Back then Deep Purple was fronted by David Coverdale, who later said that he became a good friend of the Australian group and they all laughed together about this story. The Hard Rock group even had Whitesnake as their opening act in the early 80s.
Yes
Angus Young defined in 1977 that seeing the Progressive Rock group Yes playing live was “boring”. “I don’t know anybody who’s gone to see any of those serious bands who’ve enjoyed it. They may say it was great, that the music was good, but somewhere during that set they were bored and were too scared to admit it. If I went to see somebody that was ‘musical’, I’d yawn my head off. I’d end up walking out to the bar. Bands like Yes would be a bore to see, unless they had some Sheila strippin’ off.”
“Well, even then, Hawkwind done that! That shows ya what they gotta resort to and yet people take them seriously. Yes would probably come on with a fantastic light show. I’ve never seen them, but they probably use a light show to cover up that they’re bored. Their music is borin’, and they’re not makin’ people jump!” Angus Young told Classic Rock magazine.
With Jon Anderson on vocals, Yes was formed in 1968, six years before AC/DC, and became one of the most influential Prog Rock groups of all time. By 1977, when Angus mentioned them they had already released classic albums like “Fragile” (1971) and “Close to the Edge” (1972).
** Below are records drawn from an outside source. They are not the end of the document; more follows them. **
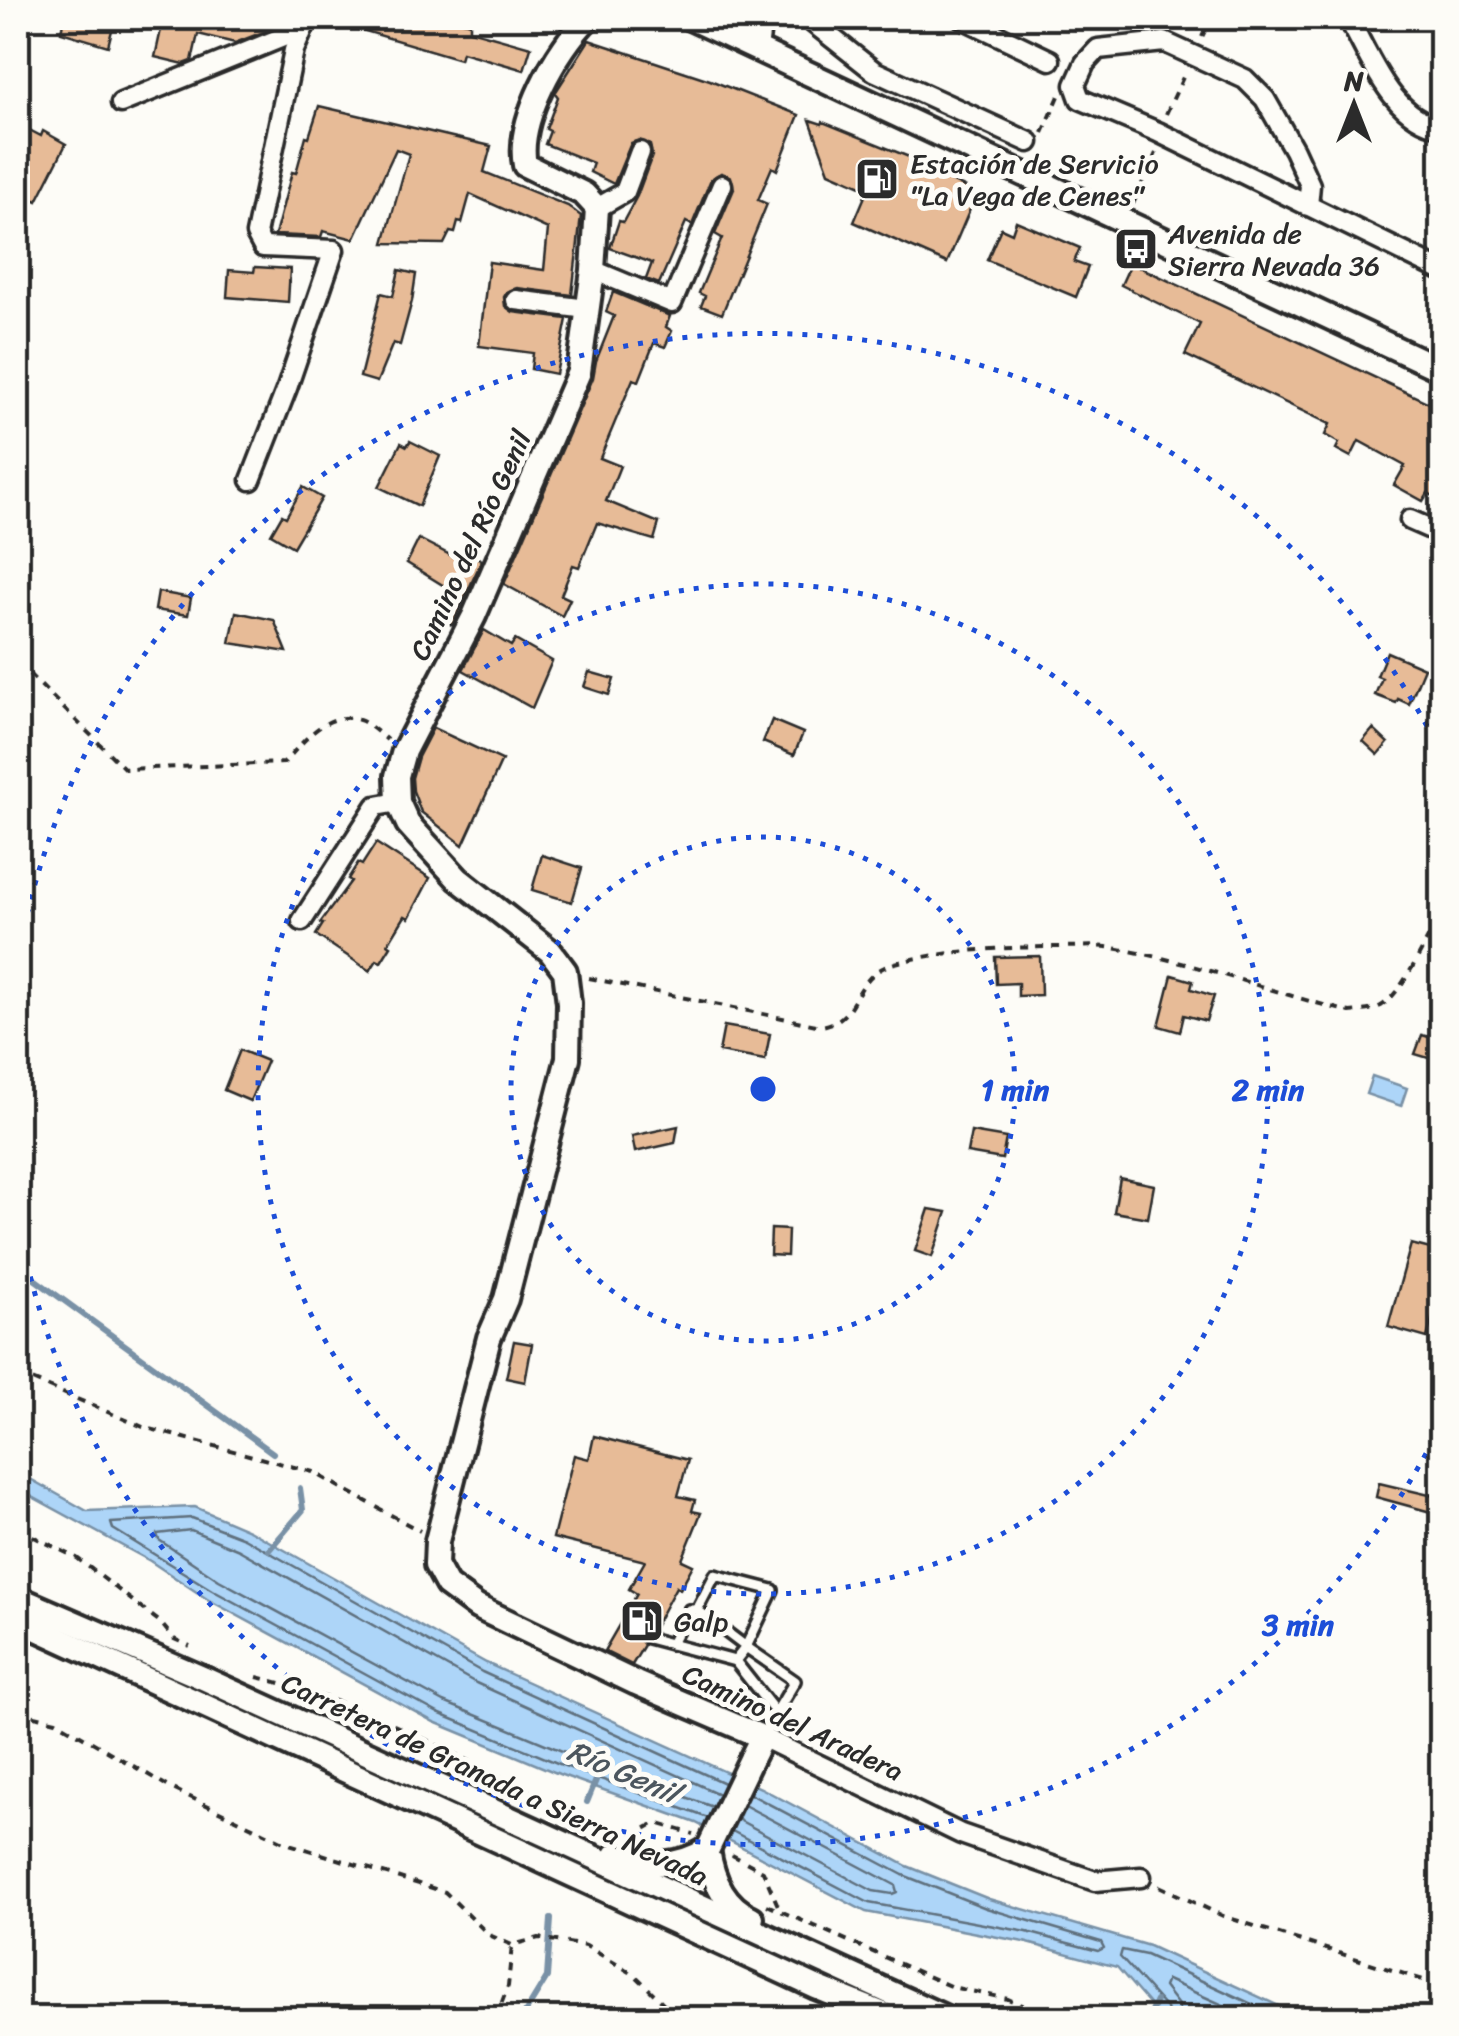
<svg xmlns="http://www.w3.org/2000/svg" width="1459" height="2036" font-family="Sriracha,sans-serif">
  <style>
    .water { fill: #add5f8; stroke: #7991a6; stroke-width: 2.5 }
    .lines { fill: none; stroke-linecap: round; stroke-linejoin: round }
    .shore { stroke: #5f6f7d; stroke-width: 2.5 }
    .stream { stroke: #7991a6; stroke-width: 6 }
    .building { fill: #e7bb97; stroke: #2b2b2b; stroke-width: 2.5 }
    .lane-casing { stroke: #2b2b2b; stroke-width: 16 }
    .street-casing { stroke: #2b2b2b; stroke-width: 25 }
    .secondary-casing { stroke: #2b2b2b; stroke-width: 30 }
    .path { stroke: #2b2b2b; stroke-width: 4; stroke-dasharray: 8 8; stroke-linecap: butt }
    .lane { stroke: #fdfcf7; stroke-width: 9 }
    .street { stroke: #fdfcf7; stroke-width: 18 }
    .secondary { stroke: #fdfcf7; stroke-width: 22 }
    .secondary-bridge-casing { stroke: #2b2b2b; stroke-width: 30; stroke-linecap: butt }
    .secondary-bridge { stroke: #fdfcf7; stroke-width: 22 }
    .ring { fill: none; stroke: #1d4ed8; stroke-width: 5; stroke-dasharray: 5 10 }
    .labels { text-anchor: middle; stroke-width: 10; stroke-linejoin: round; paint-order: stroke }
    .poi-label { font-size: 28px; fill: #2b2b2b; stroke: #fdfcf7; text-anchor: start }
    .street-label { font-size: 28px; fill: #2b2b2b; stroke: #fdfcf7 }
    .water-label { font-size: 30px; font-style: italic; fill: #4c565e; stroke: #fdfcf7 }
    .centre { fill: #1d4ed8; stroke: #fdfcf7; stroke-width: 5 }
    .ring-label { font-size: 30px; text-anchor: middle; font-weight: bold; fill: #1d4ed8; stroke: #fdfcf7; stroke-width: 10; stroke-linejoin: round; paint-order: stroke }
  </style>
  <rect width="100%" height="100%" fill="#fdfcf7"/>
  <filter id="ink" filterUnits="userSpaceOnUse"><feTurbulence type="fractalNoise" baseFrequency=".01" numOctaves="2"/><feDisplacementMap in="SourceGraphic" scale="20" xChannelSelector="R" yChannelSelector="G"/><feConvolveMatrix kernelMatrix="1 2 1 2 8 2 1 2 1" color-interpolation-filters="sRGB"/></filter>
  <g filter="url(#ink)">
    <g class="water">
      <path d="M1372,1076L1407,1088L1401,1106L1366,1094Z"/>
      <path d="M18,1472L87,1511L195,1507L249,1530L486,1663L761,1788L907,1866L989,1899L1149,1946L1305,2018H1161L1117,1967L1024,1942L866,1912L696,1823L559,1774L434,1722L207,1599L150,1561L18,1489Z"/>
    </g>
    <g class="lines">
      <g class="shore">
        <path d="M713,1807L567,1753L444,1702L219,1580L159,1540L157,1534L191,1530L239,1550L476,1683L719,1794"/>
        <path d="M708,1818L562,1765L438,1713L212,1590L113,1529L111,1523L192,1518L244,1538L482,1672L724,1783"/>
        <path d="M737,1819L873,1891L892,1894L897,1892L895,1885L744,1805"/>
        <path d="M732,1831L869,1903L1027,1932L1098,1951L1104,1948L1101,1942L986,1908L903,1875L750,1794"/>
        <path d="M1168,2018L1166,2008L1120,1957L1122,1950L1146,1955L1282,2018"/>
        <path d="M1181,2018L1178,2005L1164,1987L1167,1980L1252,2018"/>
      </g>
      <g class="stream">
        <path d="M18,1267L273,1453"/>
        <path d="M269,1550L303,1510L300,1488"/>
        <path d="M587,1802L596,1780"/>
        <path d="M522,2018L547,1977L551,1919"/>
        <path d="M1148,2018L1156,2001"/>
      </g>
    </g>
    <g class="building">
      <path d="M64,18H115L108,46L61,32Z"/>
      <path d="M157,18H279L266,31L235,43L198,34L192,61L184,64L155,57L162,25L157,23Z"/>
      <path d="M332,18H453L470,23V30L531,47L524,70L462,52L460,59L331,21Z"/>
      <path d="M589,40L710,80L799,115L777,170L772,167L758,200L767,204L722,314L701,306L705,296L699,293L722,238L715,234L734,189L731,177L721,173L711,179L692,225L686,222L659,284L646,279L652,263L610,248L619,221L623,222L637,196L652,156L650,145L639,140L631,143L614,184L590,172L593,163L545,144L550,131L546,129L558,97L555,93Z"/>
      <path d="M319,106L491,146L484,172L568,206L581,216L572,295L517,288L507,292L504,297L505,306L513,312L567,319L556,374L531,369L533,353L479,346L489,262L544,270L548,229L470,194L462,223L458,222L455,233L450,232L444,244L384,243L409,154L396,149L354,239L323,231L321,237L275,235L292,172L296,173L306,136L309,137Z"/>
      <path d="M810,120L822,124L823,122L914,159L912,163L977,193L947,263L854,222L868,189L829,172Z"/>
      <path d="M18,124L41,136L43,131L66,144L37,201L18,191Z"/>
      <path d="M1016,221L1080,248L1074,262L1088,267L1076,297L987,260L1001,228L1012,233Z"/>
      <path d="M1131,263L1442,409V501L1428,493L1423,501L1394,485L1405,466L1359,441L1351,457L1336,449L1339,443L1325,435L1330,424L1185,355L1200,324L1121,285Z"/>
      <path d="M255,267L290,269L288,302L227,297L229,270L254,272Z"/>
      <path d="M399,270L416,274L412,301L400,345L393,343L377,382L360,377L381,293L393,296Z"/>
      <path d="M613,292L670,316L666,327L672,331L665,347L654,343L639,381L633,379L600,458L620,466L606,501L659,523L654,540L597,523L579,567L573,565L561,595L570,599L562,616L504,584L593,378L596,361L614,316L606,312Z"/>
      <path d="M410,441L440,456L419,506L379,487L401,443L407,446Z"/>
      <path d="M303,487L322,498L293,547L271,534L282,515L286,517Z"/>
      <path d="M419,539L458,559L462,550L482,560L452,625L434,616L449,589L407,563Z"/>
      <path d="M158,592L191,598L188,615L155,610Z"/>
      <path d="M236,612L274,620L287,652L230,643Z"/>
      <path d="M484,630L511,646L515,640L552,661L532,708L463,670Z"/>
      <path d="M1387,652L1424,668L1409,704L1398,699L1396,703L1375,695L1382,678L1377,676Z"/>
      <path d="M589,672L614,679L609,695L584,687Z"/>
      <path d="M772,720L803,733L794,755L763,742Z"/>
      <path d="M433,728L502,760L463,845L421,812L413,791L412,778L418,757Z"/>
      <path d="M1373,729L1388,743L1378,755L1363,741Z"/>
      <path d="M376,843L430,878L409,918L405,916L388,944L391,946L381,962L377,960L370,971L316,935L323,924L320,923L351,881L348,879L358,863L362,865Z"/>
      <path d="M542,855L582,868L572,902L532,890Z"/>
      <path d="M1040,956L1041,995L1018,996V983L996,984L995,957Z"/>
      <path d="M1172,975L1193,981L1191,989L1214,996L1206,1021L1184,1015L1180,1032L1159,1026Z"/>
      <path d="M724,1026L770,1034L765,1060L719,1052Z"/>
      <path d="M1422,1035L1442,1041V1062L1415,1054Z"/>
      <path d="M240,1050L267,1061L250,1101L224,1090Z"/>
      <path d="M678,1126L675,1143L635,1152L632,1136Z"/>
      <path d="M971,1132L1006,1138L1002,1159L967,1153Z"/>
      <path d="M1120,1178L1154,1185L1148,1218L1114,1212Z"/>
      <path d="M929,1209L947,1212L932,1257L915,1251Z"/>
      <path d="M771,1229L788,1230L787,1256L770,1255Z"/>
      <path d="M1411,1244L1442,1252V1281L1427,1338L1388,1327Z"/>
      <path d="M514,1341L532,1344L525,1382L506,1378Z"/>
      <path d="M594,1436L688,1460L678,1496L695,1500L692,1511L701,1513L682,1560L693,1565L680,1589L676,1587L652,1631L642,1633L640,1639L644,1645L632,1665L604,1651L637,1594L629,1589L645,1561L553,1538L574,1455L589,1459Z"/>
      <path d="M1379,1483L1442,1498V1515L1376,1497Z"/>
    </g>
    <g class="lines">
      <defs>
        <g id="lane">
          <path d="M715,1575L773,1590L746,1647L697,1610Z"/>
          <path d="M648,1638L735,1661"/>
          <path d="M671,1644L689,1610H697"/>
          <path d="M763,1735L795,1681L746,1647L735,1661L776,1713"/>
        </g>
        <g id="street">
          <path d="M807,18L874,71L1029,142"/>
          <path d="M962,18L1050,60"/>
          <path d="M1348,18C1370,56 1392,120 1442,127"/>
          <path d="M758,49L762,18"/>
          <path d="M121,103L303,29"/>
          <path d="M1308,206L1310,185L1294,150L1265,99L1245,79L1164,42L1098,49L1085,63L1075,85L1080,99L1158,132L1164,135L1442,271"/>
          <path d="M597,208L625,192L640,152"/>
          <path d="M593,270L672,303L722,185"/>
          <path d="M516,300L587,309"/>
          <path d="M251,480L287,388L334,250L263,247L256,234L294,50L308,18"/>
          <path d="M1410,520L1442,534"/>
          <path d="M302,921L376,806L398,802"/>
          <path d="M762,1737L961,1834L1095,1881L1141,1877"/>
        </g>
        <g id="secondary">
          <path d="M588,18C557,49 516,121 525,165L584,194L597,208L593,270L579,372L474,616L404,751L397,776L398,802L408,824L458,879L550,951L565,971L569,1003L568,1058L506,1299L489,1338L437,1541L436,1565L447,1585L477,1607L636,1683L762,1737L751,1759"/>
          <path d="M690,18L1442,370"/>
          <path d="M18,1598L205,1679L946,2018"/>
          <path d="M18,1620L816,1987L893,2018"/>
          <path d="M616,1855C649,1867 678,1868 708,1849C712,1878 724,1906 752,1918"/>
        </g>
      </defs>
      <use href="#lane" class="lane-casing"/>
      <use href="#street" class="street-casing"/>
      <use href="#secondary" class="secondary-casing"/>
      <g class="path">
        <path d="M1202,37L1211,18"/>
        <path d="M1166,114L1185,73"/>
        <path d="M1043,133L1059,96"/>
        <path d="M1133,204L1156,153"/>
        <path d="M18,663L125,769L284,763C303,742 328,707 362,721C370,725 380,734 387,740"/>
        <path d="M589,978L821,1026C863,1020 848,974 899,962C952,950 1006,947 1059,947C1077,947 1096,945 1113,948C1193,961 1270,992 1350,1012C1360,1011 1371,1011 1381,1006C1405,991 1427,937 1442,912"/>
        <path d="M18,1374L143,1427L313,1472L420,1531"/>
        <path d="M18,1529L77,1558L160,1622L174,1639L190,1646"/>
        <path d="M257,1677C384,1707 495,1779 614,1832"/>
        <path d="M18,1712L56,1721L171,1788L286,1843L445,1892L489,1935L512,1945L539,1938L586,1946L635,1975L671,2011L689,2018"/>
        <path d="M632,1836L656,1823L693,1834"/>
        <path d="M732,1855L763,1871L779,1908"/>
        <path d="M1159,1886L1223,1916L1442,1986"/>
        <path d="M767,1905L952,1987L1008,1999L1050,2018"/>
        <path d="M496,2018L508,1986L512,1945"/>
      </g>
      <use href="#lane" class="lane"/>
      <use href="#street" class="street"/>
      <use href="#secondary" class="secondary"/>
      <defs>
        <path id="secondary-bridge" d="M708,1849L751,1759"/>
      </defs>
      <use href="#secondary-bridge" class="secondary-bridge-casing"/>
      <use href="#secondary-bridge" class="secondary-bridge"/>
    </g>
  </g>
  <g class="ring">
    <circle cx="763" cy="1089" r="252"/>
    <circle cx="763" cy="1089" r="505"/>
    <path d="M1440 1427A757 757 0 0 1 18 1220M18 958A757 757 0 0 1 1440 751"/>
  </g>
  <defs>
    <symbol id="fuel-square" viewBox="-11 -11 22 22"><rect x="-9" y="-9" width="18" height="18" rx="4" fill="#2b2b2b" stroke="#fdfcf7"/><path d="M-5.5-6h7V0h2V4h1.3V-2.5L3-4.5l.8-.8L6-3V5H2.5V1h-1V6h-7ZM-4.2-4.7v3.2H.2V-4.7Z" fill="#fff"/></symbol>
    <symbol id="bus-square" viewBox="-11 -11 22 22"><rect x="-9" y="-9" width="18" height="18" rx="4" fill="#2b2b2b" stroke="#fdfcf7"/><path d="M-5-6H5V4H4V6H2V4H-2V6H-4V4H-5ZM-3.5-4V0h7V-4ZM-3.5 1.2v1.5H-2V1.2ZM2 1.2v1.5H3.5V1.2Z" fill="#fff"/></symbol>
  </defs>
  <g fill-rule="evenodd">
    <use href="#fuel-square" x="852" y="154" width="50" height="50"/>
    <use href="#bus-square" x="1111" y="224" width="50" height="50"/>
    <use href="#fuel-square" x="617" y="1596" width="50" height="50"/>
  </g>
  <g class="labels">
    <g class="poi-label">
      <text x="910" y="173">Estación de Servicio<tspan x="910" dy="32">"La Vega de Cenes"</tspan></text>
      <text x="1168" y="243">Avenida de<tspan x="1168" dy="32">Sierra Nevada 36</tspan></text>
      <text x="674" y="1631">Galp</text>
    </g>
    <g class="street-label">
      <text transform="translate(470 545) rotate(-65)" y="10">Camino del Río Genil</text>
      <text transform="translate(793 1722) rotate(25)" y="10">Camino del Aradera</text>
      <text transform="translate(495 1779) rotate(25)" y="10">Carretera de Granada a Sierra Nevada</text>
    </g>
    <g class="water-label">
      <text transform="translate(623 1772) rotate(23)" y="10">Río Genil</text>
    </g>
  </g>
  <circle cx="763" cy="1089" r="15" class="centre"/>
  <g class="ring-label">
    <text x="1015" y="1100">1 min</text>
    <text x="1268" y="1100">2 min</text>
    <text x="1298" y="1635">3 min</text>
  </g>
  <rect width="1459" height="2036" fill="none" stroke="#fdfcf7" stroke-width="60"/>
  <rect x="30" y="30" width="1399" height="1976" fill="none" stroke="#2b2b2b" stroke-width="4" filter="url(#ink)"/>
  <g transform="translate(1354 105)" stroke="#fdfcf7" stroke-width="8" paint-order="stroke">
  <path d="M0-8L18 38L0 25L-18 38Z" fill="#2b2b2b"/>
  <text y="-15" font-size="28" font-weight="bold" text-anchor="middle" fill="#2b2b2b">N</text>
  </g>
</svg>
Like the Australian group, Yes also changed their line-up several times over the decades. Until 2025 they have released 23 studio albums, the most recent one was “Mirror to The Sky” in 2023. Their only current classics members are the guitarist Steve Howe and the keyboardist Geoff Downes.
The Ramones
One of the most important Punk Rock bands of all time, The Ramones, were also criticized by Young back in the 70s. He wasn’t happy with the Punk movement and felt like they were just trying to copy bands like The Small Faces. “They’re not punk, they’re just shite,” he told Double J about the groups he saw in England. Then he talked about the American band: “You’ve got the Ramones and all that. They’re all trying to do a Small Faces thing”.
“I don’t know if you remember when Steve Marriott used to come on and wipe his nose and spit in his hand and throw it at some punter, generally be an arse, pour beer over the crowd and the whole thing like that. They can do all that. It’s pretty easy for a guy to go up there and do all that, but they can’t play. Everyone knows at that time Steve Marriott could sing and the band, the Small Faces, could play. Well the bands there now can’t play and they can’t sing.”
Angus Young continued:
“They’ve got nothing going for them except the visual thing. The Ramones, I only heard them once, I heard a song and it did nothing. It seemed to me like the first band I was ever in and I’m sure even that was better. And was when I was 12,” Angus Young said.
A few decades later Angus explained to Kerrang why he was not connected with Punk music. According to him, the lyrics were very political and they were singing about things he didn’t understand. The late Ramones vocalist and lyricist Joey Ramone was a huge fan of AC/DC and even called them many times one of his favorite bands.
Both bands curiously, were one of the few Rock groups who composed songs for movies inspired by Stephen King’s books. AC/DC wrote “Who Made Who” and other tracks for “Maximum Overdrive” (1986) and Ramones “Pet Semetary” for the movie of the same name released in 1989.